> WORK TO COMPLETE:
Change every "common name" in the material to "vernacular name" and reproduce all lines otherwise unaltered.

Recorded data
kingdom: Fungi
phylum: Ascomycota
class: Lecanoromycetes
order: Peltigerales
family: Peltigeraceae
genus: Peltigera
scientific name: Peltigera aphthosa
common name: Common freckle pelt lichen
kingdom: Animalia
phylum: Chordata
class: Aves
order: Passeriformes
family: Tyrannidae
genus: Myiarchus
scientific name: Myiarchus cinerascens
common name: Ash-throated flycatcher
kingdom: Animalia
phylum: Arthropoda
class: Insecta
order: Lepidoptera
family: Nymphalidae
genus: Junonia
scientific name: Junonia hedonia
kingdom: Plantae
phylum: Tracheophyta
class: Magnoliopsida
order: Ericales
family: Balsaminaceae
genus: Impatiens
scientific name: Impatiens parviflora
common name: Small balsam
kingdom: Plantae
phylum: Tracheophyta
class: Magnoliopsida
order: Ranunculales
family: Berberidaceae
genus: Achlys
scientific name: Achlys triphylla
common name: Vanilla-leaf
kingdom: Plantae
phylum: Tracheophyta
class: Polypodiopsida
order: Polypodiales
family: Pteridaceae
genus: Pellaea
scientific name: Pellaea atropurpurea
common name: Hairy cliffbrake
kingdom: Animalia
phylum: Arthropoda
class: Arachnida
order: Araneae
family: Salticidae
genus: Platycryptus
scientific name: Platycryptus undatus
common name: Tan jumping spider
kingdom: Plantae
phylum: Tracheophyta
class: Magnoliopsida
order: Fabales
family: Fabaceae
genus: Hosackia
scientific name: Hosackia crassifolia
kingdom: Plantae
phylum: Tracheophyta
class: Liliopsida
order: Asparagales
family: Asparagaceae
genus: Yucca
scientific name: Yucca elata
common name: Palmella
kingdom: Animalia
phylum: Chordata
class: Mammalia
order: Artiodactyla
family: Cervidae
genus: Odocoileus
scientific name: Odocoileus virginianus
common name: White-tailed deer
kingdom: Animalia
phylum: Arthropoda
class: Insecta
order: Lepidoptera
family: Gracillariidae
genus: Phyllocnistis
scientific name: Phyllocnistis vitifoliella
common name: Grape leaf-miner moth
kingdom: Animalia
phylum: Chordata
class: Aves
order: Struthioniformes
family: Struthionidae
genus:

> FINAL ANSWER:
kingdom: Fungi
phylum: Ascomycota
class: Lecanoromycetes
order: Peltigerales
family: Peltigeraceae
genus: Peltigera
scientific name: Peltigera aphthosa
vernacular name: Common freckle pelt lichen
kingdom: Animalia
phylum: Chordata
class: Aves
order: Passeriformes
family: Tyrannidae
genus: Myiarchus
scientific name: Myiarchus cinerascens
vernacular name: Ash-throated flycatcher
kingdom: Animalia
phylum: Arthropoda
class: Insecta
order: Lepidoptera
family: Nymphalidae
genus: Junonia
scientific name: Junonia hedonia
kingdom: Plantae
phylum: Tracheophyta
class: Magnoliopsida
order: Ericales
family: Balsaminaceae
genus: Impatiens
scientific name: Impatiens parviflora
vernacular name: Small balsam
kingdom: Plantae
phylum: Tracheophyta
class: Magnoliopsida
order: Ranunculales
family: Berberidaceae
genus: Achlys
scientific name: Achlys triphylla
vernacular name: Vanilla-leaf
kingdom: Plantae
phylum: Tracheophyta
class: Polypodiopsida
order: Polypodiales
family: Pteridaceae
genus: Pellaea
scientific name: Pellaea atropurpurea
vernacular name: Hairy cliffbrake
kingdom: Animalia
phylum: Arthropoda
class: Arachnida
order: Araneae
family: Salticidae
genus: Platycryptus
scientific name: Platycryptus undatus
vernacular name: Tan jumping spider
kingdom: Plantae
phylum: Tracheophyta
class: Magnoliopsida
order: Fabales
family: Fabaceae
genus: Hosackia
scientific name: Hosackia crassifolia
kingdom: Plantae
phylum: Tracheophyta
class: Liliopsida
order: Asparagales
family: Asparagaceae
genus: Yucca
scientific name: Yucca elata
vernacular name: Palmella
kingdom: Animalia
phylum: Chordata
class: Mammalia
order: Artiodactyla
family: Cervidae
genus: Odocoileus
scientific name: Odocoileus virginianus
vernacular name: White-tailed deer
kingdom: Animalia
phylum: Arthropoda
class: Insecta
order: Lepidoptera
family: Gracillariidae
genus: Phyllocnistis
scientific name: Phyllocnistis vitifoliella
vernacular name: Grape leaf-miner moth
kingdom: Animalia
phylum: Chordata
class: Aves
order: Struthioniformes
family: Struthionidae
genus:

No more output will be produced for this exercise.